Estados Unidos afirmó no haber sido enterado de la ofensiva de su aliado
Al cumplirse 20 días de los ataques de Estados Unidos e Israel en contra de Irán, y la respuesta del país persa, ambas naciones han iniciado una nueva etapa del conflicto con ataques cruzados a instalaciones energéticas estratégicas.
Durante la jornada del miércoles, Israel bombardeó el enorme yacimiento de gas de South Pars en Irán, el más grande del mundo y que es compartido con Qatar al otro lado del golfo Pérsico, a lo que la república islámica reviró con ataques a instalaciones energéticas de esa nación, Arabia Saudita y Emiratos Árabes Unidos.
La prensa israelí informó que el ataque contra South Pars fue ejecutado por el ejército de Israel, con el consentimiento de Estados Unidos. El mando castrense de Tel Aviv no respondió de inmediato a las solicitudes de comentarios, señalo Reuters.
Al cierre de esta edición, el presidente de Estados Unidos, Donald Trump, aseguró que “desconocía por completo este ataque, que Qatar no estaba involucrado de ninguna manera y que no tenía idea de que iba a ocurrir”.

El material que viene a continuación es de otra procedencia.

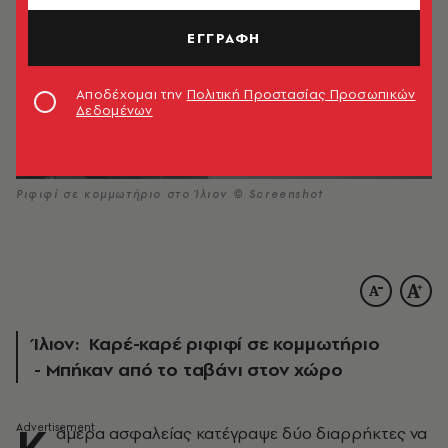
ΕΓΓΡΑΦΗ
Αποδέχομαι την
Πολιτική Προστασίας Προσωπικών
Δεδομένων
Ριφιφί σε κομμωτήριο στο Ίλιον © Screenshot
Ίλιον: Καρέ-καρέ ριφιφί σε κομμωτήριο
- Μπήκαν από το ταβάνι στον χώρο
Κ
άμερα ασφαλείας κατέγραψε δύο διαρρήκτες να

La respuesta de Teherán ocurrió con el envío de misiles a la planta de gas Ras Laffan en Qatar, uno de los mayores complejos de exportación de gas del mundo, por lo que analistas internacionales aseguraron que el conflicto en la región vive una peligrosa escalada, pues supondrían un aumento inmediato en los precios de los combustibles, pérdida de millones de barriles tendría un impacto duradero y en un escenario más crítico, un ataque a plantas de gas natural licuado, traería consecuencias a largo plazo debido a que las reparaciones podrían demorar años.